Maybe the bright aliens did the same. I suspect that a certain period of fitness-faking narcissism is inevitable after any intelligent life evolves. This is the Great Temptation for any technological species to shape their subjective reality to provide the cues of survival and reproductive success without the substance. Most bright alien species probably go extinct gradually, allocating more time and resources to their pleasures, and less to their children.
Heritable variation in personality might allow some lineages to resist the Great Temptation and last longer. Those who persist will evolve more self-control, conscientiousness, and pragmatism. They will evolve a horror of virtual entertainment, psychoactive drugs, and contraception. They will stress the values of hard work, delayed gratification, child-rearing, and environmental stewardship. They will combine the family values of the Religious Right with the sustainability values of the Greenpeace Left.
My dangerous idea-within-an-idea is that this, too, is already happening. Christian and Muslim fundamentalists, and anti-consumerism activists, already understand exactly what the Great Temptation is, and how to avoid it.

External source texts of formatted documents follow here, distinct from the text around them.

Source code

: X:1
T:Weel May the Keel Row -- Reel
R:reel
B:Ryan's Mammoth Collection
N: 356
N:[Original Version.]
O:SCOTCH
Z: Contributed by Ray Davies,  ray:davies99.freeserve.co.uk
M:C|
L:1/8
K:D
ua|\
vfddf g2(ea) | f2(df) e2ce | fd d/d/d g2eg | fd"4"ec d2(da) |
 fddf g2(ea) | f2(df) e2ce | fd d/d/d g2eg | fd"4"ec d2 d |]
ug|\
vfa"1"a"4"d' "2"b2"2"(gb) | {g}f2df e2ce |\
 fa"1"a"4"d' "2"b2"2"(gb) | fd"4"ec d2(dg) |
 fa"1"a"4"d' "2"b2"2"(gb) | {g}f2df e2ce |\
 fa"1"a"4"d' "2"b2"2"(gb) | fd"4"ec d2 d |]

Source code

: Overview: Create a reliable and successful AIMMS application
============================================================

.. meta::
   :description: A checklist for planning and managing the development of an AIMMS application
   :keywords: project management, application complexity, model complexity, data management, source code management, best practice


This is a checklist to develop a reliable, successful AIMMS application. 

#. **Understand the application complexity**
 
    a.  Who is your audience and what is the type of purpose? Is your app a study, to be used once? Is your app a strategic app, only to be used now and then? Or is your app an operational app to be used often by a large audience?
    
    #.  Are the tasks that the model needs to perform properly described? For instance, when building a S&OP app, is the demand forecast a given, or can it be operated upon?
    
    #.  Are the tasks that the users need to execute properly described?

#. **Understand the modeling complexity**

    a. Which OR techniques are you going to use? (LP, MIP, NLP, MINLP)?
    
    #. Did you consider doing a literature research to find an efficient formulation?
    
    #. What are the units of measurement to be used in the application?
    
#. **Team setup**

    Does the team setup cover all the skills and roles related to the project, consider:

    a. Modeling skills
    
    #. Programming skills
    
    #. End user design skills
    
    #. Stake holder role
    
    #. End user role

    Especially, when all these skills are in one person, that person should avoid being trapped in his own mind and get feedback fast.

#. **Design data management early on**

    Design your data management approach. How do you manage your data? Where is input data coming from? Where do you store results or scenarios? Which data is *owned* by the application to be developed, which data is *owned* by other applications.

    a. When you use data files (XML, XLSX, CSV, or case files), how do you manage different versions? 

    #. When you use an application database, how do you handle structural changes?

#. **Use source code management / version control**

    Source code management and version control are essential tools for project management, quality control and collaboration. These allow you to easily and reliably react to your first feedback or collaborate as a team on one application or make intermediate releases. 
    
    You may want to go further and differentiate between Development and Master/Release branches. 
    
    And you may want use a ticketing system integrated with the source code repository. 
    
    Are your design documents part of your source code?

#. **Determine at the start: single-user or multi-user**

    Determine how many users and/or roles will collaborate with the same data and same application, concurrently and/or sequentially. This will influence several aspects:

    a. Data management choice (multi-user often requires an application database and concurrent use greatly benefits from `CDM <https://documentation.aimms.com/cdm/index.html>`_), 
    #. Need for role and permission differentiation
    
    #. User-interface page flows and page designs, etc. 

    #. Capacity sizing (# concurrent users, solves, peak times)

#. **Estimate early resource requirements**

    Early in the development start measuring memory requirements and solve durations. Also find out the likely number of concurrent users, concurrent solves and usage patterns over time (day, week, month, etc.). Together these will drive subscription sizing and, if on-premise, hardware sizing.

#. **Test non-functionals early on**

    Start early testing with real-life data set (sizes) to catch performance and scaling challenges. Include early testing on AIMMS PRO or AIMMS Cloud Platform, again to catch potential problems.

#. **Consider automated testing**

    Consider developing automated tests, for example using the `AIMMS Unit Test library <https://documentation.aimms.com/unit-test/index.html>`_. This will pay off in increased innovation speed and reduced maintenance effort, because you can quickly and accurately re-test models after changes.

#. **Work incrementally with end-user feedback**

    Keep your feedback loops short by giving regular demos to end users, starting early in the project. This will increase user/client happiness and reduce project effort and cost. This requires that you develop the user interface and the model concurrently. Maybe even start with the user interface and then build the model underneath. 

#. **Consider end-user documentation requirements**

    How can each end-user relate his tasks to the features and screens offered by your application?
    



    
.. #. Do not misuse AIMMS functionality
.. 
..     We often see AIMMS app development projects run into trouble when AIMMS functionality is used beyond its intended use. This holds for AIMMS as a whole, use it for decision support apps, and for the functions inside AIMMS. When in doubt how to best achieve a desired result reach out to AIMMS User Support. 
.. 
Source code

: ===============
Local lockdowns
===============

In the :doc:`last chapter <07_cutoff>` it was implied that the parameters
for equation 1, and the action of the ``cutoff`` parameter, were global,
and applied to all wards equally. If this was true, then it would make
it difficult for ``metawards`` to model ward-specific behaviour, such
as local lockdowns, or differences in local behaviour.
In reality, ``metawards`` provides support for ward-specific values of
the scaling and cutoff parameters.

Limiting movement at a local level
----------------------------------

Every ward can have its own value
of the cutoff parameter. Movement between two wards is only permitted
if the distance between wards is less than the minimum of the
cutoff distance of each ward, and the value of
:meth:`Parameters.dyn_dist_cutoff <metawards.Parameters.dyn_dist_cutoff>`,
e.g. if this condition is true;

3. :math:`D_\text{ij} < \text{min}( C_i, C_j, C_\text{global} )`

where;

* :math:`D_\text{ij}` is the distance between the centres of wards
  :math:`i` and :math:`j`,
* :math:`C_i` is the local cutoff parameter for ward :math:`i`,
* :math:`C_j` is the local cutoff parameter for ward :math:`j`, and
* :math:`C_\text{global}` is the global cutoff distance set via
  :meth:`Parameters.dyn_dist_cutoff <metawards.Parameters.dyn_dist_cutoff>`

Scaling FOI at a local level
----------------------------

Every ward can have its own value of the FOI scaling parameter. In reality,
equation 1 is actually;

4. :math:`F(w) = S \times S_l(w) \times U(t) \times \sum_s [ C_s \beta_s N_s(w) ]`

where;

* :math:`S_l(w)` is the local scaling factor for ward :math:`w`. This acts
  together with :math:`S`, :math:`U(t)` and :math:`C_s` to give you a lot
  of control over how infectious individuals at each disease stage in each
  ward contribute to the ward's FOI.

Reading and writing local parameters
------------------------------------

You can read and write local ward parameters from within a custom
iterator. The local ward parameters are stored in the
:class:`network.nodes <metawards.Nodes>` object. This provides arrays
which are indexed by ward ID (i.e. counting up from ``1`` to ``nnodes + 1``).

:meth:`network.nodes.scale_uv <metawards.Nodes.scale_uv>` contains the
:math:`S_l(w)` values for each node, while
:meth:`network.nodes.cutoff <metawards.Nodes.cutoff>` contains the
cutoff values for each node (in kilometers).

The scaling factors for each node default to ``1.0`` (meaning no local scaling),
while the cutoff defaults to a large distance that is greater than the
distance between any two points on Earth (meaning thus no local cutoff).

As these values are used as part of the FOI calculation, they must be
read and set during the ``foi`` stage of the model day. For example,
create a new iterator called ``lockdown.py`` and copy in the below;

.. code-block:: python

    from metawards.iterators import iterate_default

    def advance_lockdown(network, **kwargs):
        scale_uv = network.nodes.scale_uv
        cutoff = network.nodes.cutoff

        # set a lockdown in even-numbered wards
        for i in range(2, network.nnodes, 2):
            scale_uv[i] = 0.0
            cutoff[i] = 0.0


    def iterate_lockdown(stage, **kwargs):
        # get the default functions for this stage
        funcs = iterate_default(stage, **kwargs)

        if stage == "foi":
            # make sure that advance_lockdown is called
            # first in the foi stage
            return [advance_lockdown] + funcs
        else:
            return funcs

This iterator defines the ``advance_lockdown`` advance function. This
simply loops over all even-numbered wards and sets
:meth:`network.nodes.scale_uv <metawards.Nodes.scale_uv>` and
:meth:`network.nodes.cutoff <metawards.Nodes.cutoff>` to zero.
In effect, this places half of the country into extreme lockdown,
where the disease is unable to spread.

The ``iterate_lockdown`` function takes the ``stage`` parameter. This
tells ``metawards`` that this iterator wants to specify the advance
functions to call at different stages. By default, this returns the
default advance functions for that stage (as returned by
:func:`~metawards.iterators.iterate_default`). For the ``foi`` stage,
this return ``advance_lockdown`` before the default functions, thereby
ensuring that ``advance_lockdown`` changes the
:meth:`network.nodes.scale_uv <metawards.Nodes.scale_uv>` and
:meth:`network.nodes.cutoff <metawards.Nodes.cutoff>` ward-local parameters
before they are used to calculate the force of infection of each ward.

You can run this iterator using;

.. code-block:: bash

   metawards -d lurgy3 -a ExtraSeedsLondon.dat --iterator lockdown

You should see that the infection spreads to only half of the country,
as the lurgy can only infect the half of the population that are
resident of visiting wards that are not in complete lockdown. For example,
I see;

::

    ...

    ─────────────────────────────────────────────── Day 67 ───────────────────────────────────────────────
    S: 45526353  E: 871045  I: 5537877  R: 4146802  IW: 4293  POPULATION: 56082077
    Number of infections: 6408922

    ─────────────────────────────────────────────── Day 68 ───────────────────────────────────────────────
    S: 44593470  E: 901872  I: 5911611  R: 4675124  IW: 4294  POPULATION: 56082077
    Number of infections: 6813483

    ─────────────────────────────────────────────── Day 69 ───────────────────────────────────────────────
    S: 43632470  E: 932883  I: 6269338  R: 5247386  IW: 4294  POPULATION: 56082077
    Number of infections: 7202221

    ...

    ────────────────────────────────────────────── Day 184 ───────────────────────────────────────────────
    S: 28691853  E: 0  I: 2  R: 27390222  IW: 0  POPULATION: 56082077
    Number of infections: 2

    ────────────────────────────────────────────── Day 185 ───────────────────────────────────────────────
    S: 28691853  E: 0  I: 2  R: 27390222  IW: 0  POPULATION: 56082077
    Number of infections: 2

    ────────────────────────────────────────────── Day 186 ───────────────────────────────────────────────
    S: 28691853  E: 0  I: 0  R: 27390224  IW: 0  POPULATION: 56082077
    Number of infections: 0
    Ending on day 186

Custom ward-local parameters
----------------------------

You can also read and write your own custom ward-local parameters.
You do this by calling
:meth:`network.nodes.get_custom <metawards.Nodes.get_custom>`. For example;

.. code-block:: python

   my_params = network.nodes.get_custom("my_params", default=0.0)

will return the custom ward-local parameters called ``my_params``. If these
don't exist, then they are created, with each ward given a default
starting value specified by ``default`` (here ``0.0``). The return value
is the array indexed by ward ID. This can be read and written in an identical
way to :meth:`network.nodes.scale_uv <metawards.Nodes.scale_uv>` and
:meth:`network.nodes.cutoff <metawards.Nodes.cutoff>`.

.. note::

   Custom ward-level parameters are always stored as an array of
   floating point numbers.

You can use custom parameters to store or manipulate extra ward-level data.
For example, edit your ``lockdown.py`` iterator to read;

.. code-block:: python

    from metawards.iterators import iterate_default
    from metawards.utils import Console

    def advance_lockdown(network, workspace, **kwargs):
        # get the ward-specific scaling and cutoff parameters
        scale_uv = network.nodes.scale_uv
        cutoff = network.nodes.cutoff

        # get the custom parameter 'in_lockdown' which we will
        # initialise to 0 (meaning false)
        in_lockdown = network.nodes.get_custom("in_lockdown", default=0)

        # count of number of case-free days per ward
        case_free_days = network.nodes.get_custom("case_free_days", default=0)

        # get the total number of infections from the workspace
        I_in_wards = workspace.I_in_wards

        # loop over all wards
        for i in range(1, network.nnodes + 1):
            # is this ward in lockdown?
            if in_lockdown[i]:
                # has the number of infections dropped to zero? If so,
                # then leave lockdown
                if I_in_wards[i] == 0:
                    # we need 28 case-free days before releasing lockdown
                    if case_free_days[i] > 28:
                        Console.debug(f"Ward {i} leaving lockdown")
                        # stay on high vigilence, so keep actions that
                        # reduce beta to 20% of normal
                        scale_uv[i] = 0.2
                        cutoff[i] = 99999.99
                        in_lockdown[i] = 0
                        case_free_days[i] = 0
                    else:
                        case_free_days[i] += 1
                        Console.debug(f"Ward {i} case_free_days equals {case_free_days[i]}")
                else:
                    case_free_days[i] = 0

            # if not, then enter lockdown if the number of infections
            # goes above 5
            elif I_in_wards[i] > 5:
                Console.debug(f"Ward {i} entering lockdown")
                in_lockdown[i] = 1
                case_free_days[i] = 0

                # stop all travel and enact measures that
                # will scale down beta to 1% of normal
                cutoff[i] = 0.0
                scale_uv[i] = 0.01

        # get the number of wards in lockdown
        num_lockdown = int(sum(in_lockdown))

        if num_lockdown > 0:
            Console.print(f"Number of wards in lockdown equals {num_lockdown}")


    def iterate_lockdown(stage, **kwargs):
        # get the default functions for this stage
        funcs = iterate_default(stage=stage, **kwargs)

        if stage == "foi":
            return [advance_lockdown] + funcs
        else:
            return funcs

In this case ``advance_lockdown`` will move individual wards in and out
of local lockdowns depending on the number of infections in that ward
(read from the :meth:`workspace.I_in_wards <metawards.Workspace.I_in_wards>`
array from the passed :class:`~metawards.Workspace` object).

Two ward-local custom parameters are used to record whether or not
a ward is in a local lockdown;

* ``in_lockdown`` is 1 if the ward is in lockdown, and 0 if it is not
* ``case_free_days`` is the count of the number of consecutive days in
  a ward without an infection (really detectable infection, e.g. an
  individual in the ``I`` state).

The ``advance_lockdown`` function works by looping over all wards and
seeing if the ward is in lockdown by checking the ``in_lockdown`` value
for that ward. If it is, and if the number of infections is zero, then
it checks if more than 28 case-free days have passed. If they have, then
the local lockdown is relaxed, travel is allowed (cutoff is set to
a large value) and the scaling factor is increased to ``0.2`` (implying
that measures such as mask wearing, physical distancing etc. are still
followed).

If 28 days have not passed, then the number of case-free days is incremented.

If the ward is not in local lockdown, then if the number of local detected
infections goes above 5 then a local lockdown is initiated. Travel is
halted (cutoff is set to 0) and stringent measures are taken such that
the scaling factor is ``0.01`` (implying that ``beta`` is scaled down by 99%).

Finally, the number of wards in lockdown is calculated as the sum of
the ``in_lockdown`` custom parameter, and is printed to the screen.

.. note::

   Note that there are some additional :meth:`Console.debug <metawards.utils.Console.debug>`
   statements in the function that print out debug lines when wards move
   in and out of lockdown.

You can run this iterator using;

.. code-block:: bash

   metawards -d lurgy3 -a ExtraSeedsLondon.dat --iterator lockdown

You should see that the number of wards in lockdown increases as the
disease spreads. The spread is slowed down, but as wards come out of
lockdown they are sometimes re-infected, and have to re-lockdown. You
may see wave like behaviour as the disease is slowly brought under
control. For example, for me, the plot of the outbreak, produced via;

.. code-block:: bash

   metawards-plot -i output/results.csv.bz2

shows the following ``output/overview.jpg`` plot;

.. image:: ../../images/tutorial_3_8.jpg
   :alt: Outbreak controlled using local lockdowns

They insulate themselves from our Creative-Class dream-worlds and our EverQuest economics. They wait patiently for our fitness-faking narcissism to go extinct. Those practical-minded breeders will inherit the earth, as like-minded aliens may have inherited a few other planets. When they finally achieve Contact, it will not be a meeting of novel-readers and game-players. It will be a meeting of dead-serious super-parents who congratulate each other on surviving not just the Bomb, but the Xbox. They will toast each other not in a soft-porn Holodeck, but in a sacred nursery.